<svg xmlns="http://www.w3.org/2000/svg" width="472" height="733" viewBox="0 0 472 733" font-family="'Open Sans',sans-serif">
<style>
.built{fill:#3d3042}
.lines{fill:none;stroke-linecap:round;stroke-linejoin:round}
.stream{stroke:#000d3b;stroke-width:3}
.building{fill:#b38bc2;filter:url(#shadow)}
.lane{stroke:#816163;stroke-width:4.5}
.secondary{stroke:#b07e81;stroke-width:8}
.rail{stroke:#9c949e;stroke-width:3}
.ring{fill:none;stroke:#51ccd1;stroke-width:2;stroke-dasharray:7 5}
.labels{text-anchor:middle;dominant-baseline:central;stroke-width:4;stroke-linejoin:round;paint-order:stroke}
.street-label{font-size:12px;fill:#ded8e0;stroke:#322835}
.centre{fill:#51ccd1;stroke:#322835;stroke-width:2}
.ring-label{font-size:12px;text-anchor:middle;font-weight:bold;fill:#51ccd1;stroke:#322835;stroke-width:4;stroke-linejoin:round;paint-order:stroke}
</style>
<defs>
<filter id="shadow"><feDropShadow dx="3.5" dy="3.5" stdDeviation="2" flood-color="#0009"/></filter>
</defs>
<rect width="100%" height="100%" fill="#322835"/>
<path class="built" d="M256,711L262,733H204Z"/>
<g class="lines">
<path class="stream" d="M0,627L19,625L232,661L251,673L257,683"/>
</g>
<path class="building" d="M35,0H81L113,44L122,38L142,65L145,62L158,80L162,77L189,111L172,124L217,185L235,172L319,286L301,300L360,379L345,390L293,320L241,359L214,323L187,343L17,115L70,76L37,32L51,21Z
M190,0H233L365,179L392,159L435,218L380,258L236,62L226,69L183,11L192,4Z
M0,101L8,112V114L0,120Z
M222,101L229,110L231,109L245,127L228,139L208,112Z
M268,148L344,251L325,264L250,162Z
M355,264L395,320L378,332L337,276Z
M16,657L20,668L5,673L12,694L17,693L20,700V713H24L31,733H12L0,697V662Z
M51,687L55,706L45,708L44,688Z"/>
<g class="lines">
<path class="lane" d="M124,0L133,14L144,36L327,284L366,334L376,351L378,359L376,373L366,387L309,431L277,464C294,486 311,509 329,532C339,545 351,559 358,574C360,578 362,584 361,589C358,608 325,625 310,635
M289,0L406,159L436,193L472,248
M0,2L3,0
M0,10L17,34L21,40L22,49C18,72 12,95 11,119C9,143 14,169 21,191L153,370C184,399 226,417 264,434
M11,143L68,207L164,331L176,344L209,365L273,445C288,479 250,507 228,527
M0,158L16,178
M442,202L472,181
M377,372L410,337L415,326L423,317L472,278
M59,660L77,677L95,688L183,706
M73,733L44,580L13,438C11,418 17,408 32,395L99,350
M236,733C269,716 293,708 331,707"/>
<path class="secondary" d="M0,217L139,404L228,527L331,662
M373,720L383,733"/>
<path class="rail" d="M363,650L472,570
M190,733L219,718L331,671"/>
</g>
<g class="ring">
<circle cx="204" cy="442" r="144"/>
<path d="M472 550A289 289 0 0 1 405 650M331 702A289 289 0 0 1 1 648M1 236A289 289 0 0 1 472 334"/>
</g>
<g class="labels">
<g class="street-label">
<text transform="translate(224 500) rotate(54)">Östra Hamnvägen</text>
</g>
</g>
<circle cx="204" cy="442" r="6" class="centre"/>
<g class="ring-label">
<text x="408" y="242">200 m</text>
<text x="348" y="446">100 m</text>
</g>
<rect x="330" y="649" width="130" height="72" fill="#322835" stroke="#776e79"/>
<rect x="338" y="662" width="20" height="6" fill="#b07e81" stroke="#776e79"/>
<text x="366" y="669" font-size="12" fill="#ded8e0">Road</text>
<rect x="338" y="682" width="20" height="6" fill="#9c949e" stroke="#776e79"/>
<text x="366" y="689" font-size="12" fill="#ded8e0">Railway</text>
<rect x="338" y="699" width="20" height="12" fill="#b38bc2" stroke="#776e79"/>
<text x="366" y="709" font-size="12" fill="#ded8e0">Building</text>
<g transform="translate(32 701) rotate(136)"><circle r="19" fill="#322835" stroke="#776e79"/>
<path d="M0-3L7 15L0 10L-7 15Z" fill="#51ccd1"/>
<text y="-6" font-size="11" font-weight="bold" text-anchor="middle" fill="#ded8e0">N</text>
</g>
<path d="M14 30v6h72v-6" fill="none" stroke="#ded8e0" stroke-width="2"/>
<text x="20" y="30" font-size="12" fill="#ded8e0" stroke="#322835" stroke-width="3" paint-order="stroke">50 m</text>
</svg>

EXERCISE OBJECTIVE: Which lines of the data include the string "filter"? Find them and copy each one.

EXPECTED OUTPUT:
.building{fill:#b38bc2;filter:url(#shadow)}
<filter id="shadow"><feDropShadow dx="3.5" dy="3.5" stdDeviation="2" flood-color="#0009"/></filter>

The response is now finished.